Hayv Kahraman: Re-weaving Migrant Inscriptions
Jack Shainman Gallery
26 October - 20 December 2017
Review by Torey Akers
Throughout the 19th century, European painters (the male, moneyed ones, at least) were encouraged to embark on ‘grand tours’ of the Middle East, a supremacist-flavored tradition that spawned Orientalism, the lush, highly fetishized genre oft-championed by Western art historians. Certain tropes reigned, real-life cultural customs notwithstanding – the bustling marketplace, the sultan in repose, and, of course, the harem, typified by languid configurations of naked, nubile beauties lounging in bathhouses. So insatiable proved the imperialist appetite for these images that authenticity became something of a non-starter; Ingres famously completed his most renowned Orientalist work, Une Odalisque, in the comfort of his Naples studio. These tandem colonialist legacies of violence and reductive misrepresentation persist today; Westerners routinely romanticize the other, but punish any perceived “immutable cultural essences”, to borrow Said’s parlance, that might upset our worldview. Counter-narratives continue to be necessary, and Baghdad-born artist Hayv Kahraman’s body of work confronts the Eurocentric gaze with its own thwarted desires, addressing long-entrenched geopolitics through bait-and-switch seduction and personal anecdote.
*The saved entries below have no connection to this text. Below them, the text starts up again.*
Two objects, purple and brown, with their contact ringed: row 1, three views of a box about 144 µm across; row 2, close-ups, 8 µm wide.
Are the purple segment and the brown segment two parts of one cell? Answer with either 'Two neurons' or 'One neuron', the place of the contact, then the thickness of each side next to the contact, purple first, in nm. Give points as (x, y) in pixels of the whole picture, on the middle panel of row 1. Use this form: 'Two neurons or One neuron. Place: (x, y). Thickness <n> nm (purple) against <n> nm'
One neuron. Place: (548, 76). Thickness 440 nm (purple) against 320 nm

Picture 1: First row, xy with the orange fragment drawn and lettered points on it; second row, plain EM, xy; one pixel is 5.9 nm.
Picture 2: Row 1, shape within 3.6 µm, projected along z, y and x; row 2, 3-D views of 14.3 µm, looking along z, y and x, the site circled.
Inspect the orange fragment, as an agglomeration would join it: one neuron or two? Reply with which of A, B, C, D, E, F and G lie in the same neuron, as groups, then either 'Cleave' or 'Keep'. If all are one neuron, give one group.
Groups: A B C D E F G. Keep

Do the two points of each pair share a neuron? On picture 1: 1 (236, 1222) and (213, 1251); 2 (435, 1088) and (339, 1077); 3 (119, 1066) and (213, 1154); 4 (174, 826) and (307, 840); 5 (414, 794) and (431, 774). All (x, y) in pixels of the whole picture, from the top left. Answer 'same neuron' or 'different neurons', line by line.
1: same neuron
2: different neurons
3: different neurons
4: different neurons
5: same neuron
Kahraman’s excellent solo exhibition at Jack Shainman, entitled Re-weaving Migrant Inscriptions, centres on the Iraqi mahaffa, a hand-held fan woven from palm leaves, one of the few non-essential objects her family brought along on their journey as refugees to Sweden. At once a cultural touchstone and emotional reliquary, this tactile symbol of home in all its kaleidoscopic meaning haunts her subjects - wraith-like women rendered in the style of Persian miniatures. Her material treatment of these characters is important – pale, nude bodies and homogeneous features contextualize them in the annals of visual history, but while their faces look opaque, their bodies, suspended in the negative space of raw linen, feel ghostly, merely outlining the promise of a form. As such, the front room of the gallery greets the viewer with a bang.
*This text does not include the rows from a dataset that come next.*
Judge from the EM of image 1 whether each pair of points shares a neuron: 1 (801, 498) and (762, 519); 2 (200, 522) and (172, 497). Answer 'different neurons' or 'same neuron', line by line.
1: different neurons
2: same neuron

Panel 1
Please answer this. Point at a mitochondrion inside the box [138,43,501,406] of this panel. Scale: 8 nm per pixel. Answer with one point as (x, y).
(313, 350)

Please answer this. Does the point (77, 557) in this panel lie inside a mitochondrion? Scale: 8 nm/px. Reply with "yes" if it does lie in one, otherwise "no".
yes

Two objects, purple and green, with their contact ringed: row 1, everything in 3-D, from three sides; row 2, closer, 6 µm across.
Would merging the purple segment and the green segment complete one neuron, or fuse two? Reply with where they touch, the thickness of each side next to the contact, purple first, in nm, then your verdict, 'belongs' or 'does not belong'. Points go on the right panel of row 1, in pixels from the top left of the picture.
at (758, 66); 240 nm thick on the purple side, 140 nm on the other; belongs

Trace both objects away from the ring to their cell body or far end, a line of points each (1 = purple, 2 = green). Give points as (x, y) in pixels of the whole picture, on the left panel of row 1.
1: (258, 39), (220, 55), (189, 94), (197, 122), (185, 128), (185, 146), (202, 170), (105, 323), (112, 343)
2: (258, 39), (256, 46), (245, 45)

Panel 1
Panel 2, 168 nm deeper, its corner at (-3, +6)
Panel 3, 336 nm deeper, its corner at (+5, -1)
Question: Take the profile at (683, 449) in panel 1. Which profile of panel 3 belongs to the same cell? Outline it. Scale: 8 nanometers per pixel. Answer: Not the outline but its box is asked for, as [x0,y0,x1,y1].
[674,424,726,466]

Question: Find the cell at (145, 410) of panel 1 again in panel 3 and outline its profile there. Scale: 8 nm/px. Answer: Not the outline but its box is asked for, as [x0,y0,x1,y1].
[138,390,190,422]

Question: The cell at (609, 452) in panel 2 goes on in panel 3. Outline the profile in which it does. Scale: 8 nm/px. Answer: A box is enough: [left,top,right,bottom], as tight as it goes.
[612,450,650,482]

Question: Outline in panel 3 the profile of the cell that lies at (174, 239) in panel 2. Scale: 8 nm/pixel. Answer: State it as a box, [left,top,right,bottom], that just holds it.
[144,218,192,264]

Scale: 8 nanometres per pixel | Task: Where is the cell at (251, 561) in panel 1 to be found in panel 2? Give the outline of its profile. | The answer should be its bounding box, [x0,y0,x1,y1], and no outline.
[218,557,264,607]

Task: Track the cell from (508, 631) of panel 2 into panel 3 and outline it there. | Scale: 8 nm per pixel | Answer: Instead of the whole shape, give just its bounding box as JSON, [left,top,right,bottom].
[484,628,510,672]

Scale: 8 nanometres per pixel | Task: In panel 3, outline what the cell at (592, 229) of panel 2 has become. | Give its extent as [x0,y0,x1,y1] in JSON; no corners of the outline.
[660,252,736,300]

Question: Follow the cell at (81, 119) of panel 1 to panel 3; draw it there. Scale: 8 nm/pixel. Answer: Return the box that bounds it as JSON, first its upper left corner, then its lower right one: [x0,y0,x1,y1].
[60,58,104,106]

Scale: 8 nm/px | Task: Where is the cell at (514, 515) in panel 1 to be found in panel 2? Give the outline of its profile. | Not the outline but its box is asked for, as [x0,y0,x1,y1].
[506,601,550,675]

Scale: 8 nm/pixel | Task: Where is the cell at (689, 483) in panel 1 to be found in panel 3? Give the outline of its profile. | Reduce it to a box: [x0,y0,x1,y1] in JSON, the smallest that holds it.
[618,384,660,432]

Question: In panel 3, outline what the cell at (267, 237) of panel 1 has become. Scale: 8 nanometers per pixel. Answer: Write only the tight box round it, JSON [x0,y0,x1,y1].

‘Mnemonic Artifact 2’ (2017), a large painting depicting thirteen women in portrait proportions, serves as the show’s thematic heartbeat. Each figure boasts the same design, but all remain eerily distinct from one another in a move towards fragile, unexpected subjectivity. Our fantasies of the exotic other, the salacious harem, seem to shatter all at once. Kahraman has woven three horizontal tracts of palm across her subjects’ faces, simultaneously erasing and underscoring their identities. This emphasis on thing-ness, on element, posits the artist’s weaving as a disruption rather than a cumulative act of making. Painter and pillager, oppressor and oppressed, Kahraman seems to court the dichotomous echoes of her practice with relish, lulling her audience into a comfortable drone before hard truths take hold.
‘Strip 1’ (2017), a smaller painting on a perpendicular wall, features the shredded remnants of Kahraman’s signature female icon. This intervention results in a literal abstraction of violence, reducing the image to caricatured memory. Is that her version of the Western gaze? Maybe, but she’s not letting us off that easily. In the next room, the show’s crown jewel, a large piece tellingly entitled ‘Targets’ (2017), depicts five women walking in single file, all peering pensively in different directions. Their patterned shawls barely hide their uniform, nude bodies. An aimless sense of melancholy permeates. Kahraman expertly employs references to Japanese woodcuts of geishas and mythological paintings from the Italian Renaissance, but these stock familiarities only bolster the work’s inescapable weirdness. Even Kahraman’s antiquity-inspired autograph looks more like a smear of fresh blood as it hovers in the painting’s upper right-hand corner. As in every other piece in this collection, Kahraman’s women float, suspended in a timeless vacuum only trauma can beget. They might be silent and decoratively sutured, but their stories scream forth from the canvas. They won’t be mired. Still, something has been lost, and visitors to this exhibition are indirectly implicated in that seizure. It’s heavy stuff, but Kahraman’s elegant hand ushers us tactfully to empathy, subverting Orientalist wonder through a new architecture of awe.
Triumphs like the alarmingly frontal solo portrait ‘Mahaffa I’ (2017) and the dream-like ‘Mnemonic Artifact 2’ (2017) balance out more extraneous additions – two heavily remixed close-ups of lips woven in vellum feel a bit disparate, and a large horizontal pedestal sporting four sheets of the artist’s writing alongside an unraveled mahaffa fall just shy of visual coherence. Regardless, Kahraman’s work is gorgeous and brave, provided a much-needed artistic voice that is far too often tokenized or ignored.